- _Job item_
What you return should match the data below exactly, with every entry reproduced.

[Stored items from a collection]

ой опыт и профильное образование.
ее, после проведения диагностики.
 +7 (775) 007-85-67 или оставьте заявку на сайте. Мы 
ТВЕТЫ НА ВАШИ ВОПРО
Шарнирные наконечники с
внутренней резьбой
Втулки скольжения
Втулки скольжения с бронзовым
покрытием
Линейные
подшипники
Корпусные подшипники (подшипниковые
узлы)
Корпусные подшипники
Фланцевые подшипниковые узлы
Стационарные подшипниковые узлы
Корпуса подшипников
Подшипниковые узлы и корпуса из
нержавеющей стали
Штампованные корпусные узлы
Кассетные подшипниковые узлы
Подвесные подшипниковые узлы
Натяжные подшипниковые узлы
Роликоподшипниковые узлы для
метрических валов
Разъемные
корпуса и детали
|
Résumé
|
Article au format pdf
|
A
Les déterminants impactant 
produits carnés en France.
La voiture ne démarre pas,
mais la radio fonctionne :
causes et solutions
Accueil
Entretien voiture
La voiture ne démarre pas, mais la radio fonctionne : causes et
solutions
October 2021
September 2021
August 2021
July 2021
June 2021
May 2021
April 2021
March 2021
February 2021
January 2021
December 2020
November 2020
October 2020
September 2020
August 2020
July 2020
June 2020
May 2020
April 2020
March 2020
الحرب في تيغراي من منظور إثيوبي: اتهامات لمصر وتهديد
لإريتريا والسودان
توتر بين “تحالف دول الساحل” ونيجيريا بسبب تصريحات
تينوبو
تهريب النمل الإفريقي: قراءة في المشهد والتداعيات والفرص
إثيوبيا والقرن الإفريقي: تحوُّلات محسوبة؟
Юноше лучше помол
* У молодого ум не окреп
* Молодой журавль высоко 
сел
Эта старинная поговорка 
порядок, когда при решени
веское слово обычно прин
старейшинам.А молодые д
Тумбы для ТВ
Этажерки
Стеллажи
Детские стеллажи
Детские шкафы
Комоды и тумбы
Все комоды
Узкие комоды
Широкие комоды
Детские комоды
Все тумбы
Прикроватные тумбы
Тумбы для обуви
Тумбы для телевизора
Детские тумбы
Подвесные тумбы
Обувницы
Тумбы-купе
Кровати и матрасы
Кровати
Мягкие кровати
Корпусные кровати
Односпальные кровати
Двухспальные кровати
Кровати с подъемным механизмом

- _Solution to this task_
ой опыт и профильное образование.
ее, после проведения диагностики.
 +7 (775) 007-85-67 или оставьте заявку на сайте. Мы 
ТВЕТЫ НА ВАШИ ВОПРО
Шарнирные наконечники с
внутренней резьбой
Втулки скольжения
Втулки скольжения с бронзовым
покрытием
Линейные
подшипники
Корпусные подшипники (подшипниковые
узлы)
Корпусные подшипники
Фланцевые подшипниковые узлы
Стационарные подшипниковые узлы
Корпуса подшипников
Подшипниковые узлы и корпуса из
нержавеющей стали
Штампованные корпусные узлы
Кассетные подшипниковые узлы
Подвесные подшипниковые узлы
Натяжные подшипниковые узлы
Роликоподшипниковые узлы для
метрических валов
Разъемные
корпуса и детали
|
Résumé
|
Article au format pdf
|
A
Les déterminants impactant 
produits carnés en France.
La voiture ne démarre pas,
mais la radio fonctionne :
causes et solutions
Accueil
Entretien voiture
La voiture ne démarre pas, mais la radio fonctionne : causes et
solutions
October 2021
September 2021
August 2021
July 2021
June 2021
May 2021
April 2021
March 2021
February 2021
January 2021
December 2020
November 2020
October 2020
September 2020
August 2020
July 2020
June 2020
May 2020
April 2020
March 2020
الحرب في تيغراي من منظور إثيوبي: اتهامات لمصر وتهديد
لإريتريا والسودان
توتر بين “تحالف دول الساحل” ونيجيريا بسبب تصريحات
تينوبو
تهريب النمل الإفريقي: قراءة في المشهد والتداعيات والفرص
إثيوبيا والقرن الإفريقي: تحوُّلات محسوبة؟
Юноше лучше помол
* У молодого ум не окреп
* Молодой журавль высоко 
сел
Эта старинная поговорка 
порядок, когда при решени
веское слово обычно прин
старейшинам.А молодые д
Тумбы для ТВ
Этажерки
Стеллажи
Детские стеллажи
Детские шкафы
Комоды и тумбы
Все комоды
Узкие комоды
Широкие комоды
Детские комоды
Все тумбы
Прикроватные тумбы
Тумбы для обуви
Тумбы для телевизора
Детские тумбы
Подвесные тумбы
Обувницы
Тумбы-купе
Кровати и матрасы
Кровати
Мягкие кровати
Корпусные кровати
Односпальные кровати
Двухспальные кровати
Кровати с подъемным механизмом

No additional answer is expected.